_Entries provided_
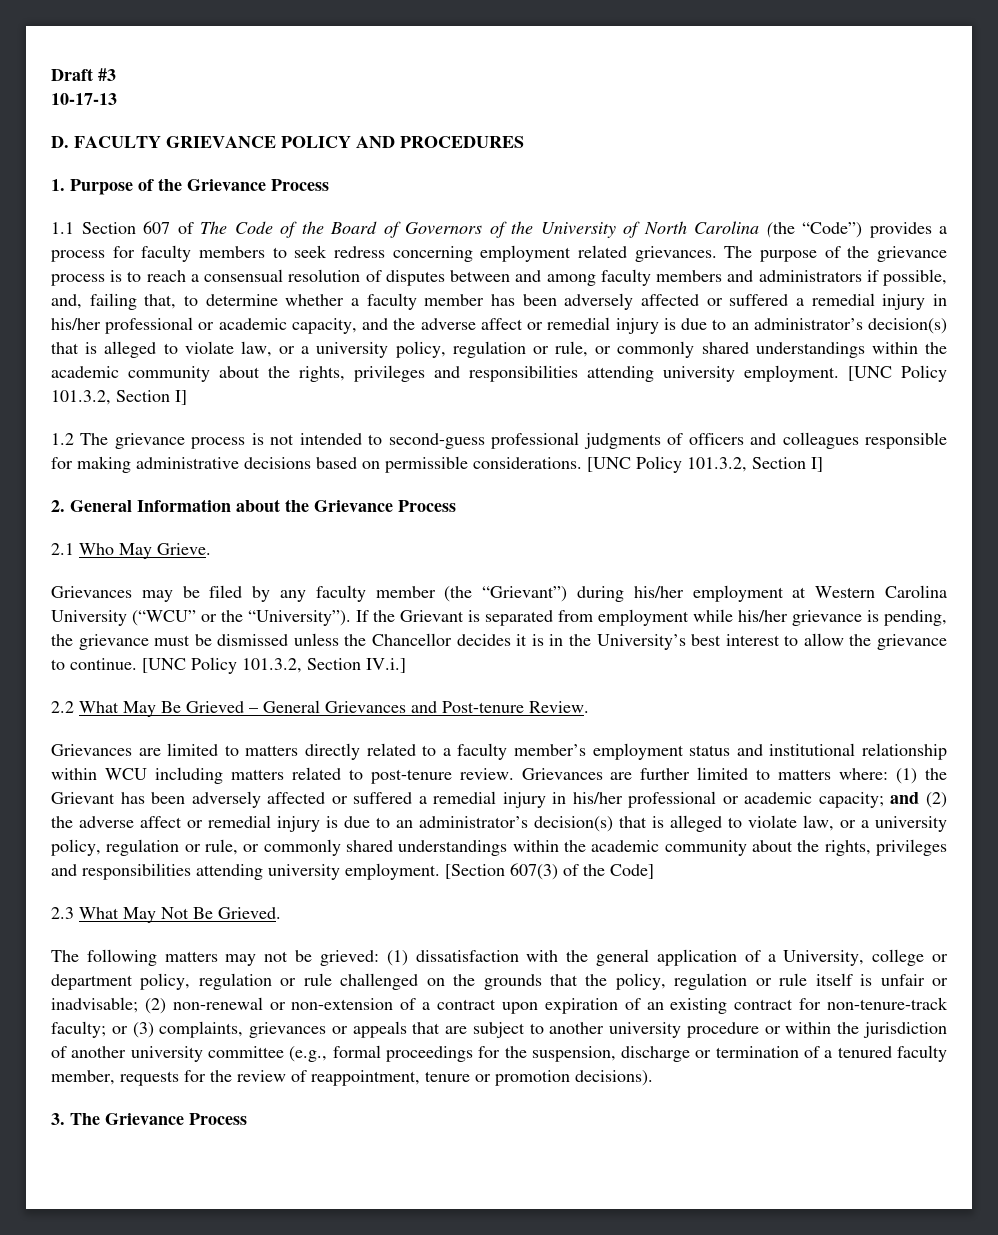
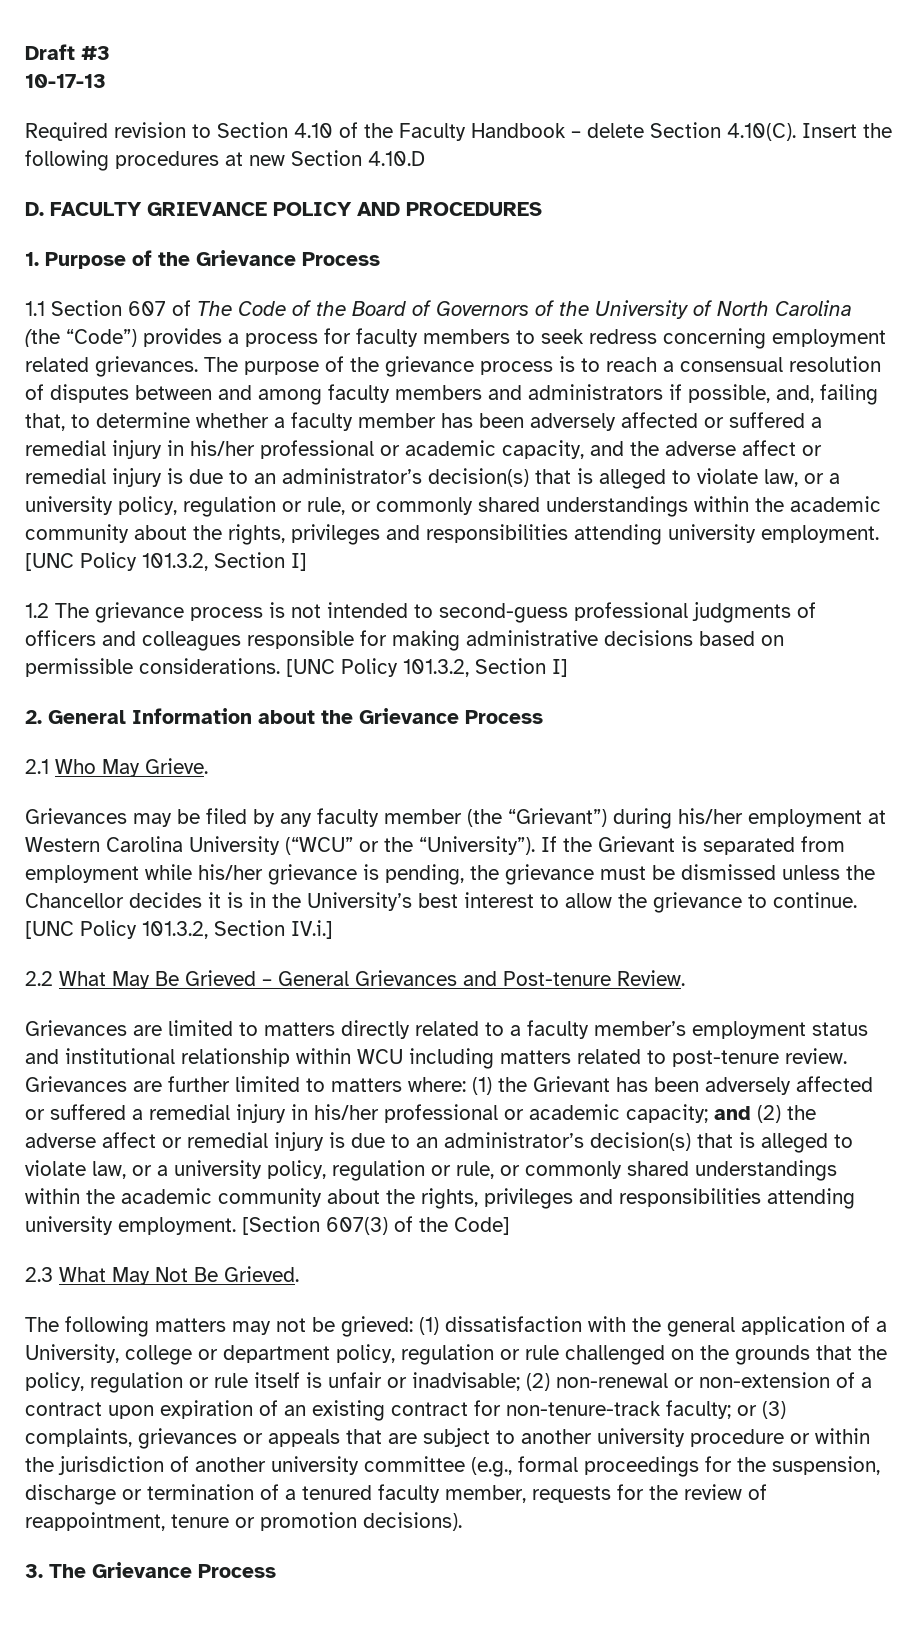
(117, 99) none -> [25,122,892,141] [25,150,425,171] // Required revision to Section 4.10 of the Faculty Handbook – delete Section 4.10(C). Insert the following procedures at new Section 4.10.D

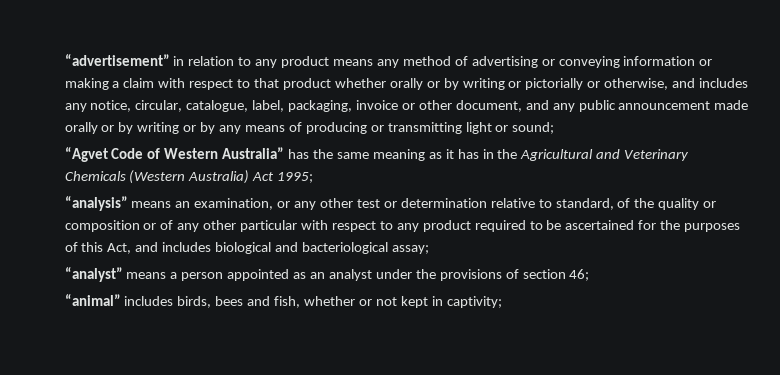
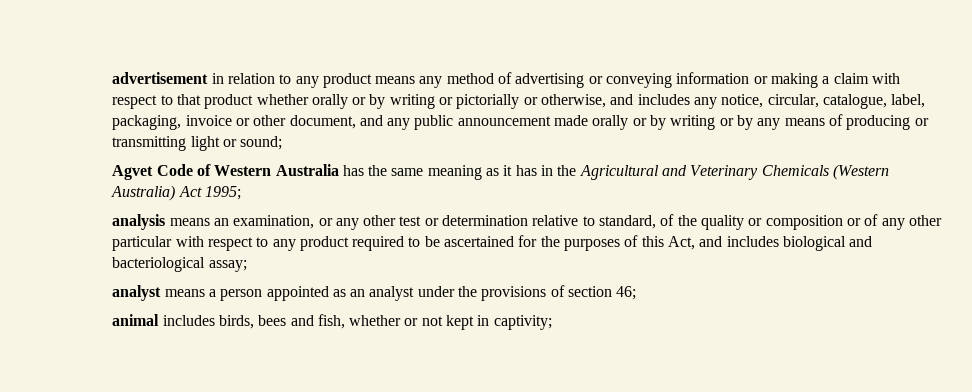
[64,54,170,66] “advertisement” -> [112,72,209,84] advertisement
[64,147,108,162] “Agvet -> [112,165,154,180] Agvet
[222,147,285,159] Australia” -> [275,164,339,176] Australia
[64,196,128,211] “analysis” -> [112,214,166,230] analysis
[64,267,123,282] “analyst” -> [112,285,162,301] analyst
[64,294,121,306] “animal” -> [112,314,160,326] animal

_Task goal_
Only the lines from the start of the records to the one containing "-> [112,165,154,180] Agvet" should be repeated, exactly and with both ends kept; drop any pictures.

_Answer to this problem_
(117, 99) none -> [25,122,892,141] [25,150,425,171] // Required revision to Section 4.10 of the Faculty Handbook – delete Section 4.10(C). Insert the following procedures at new Section 4.10.D

[64,54,170,66] “advertisement” -> [112,72,209,84] advertisement
[64,147,108,162] “Agvet -> [112,165,154,180] Agvet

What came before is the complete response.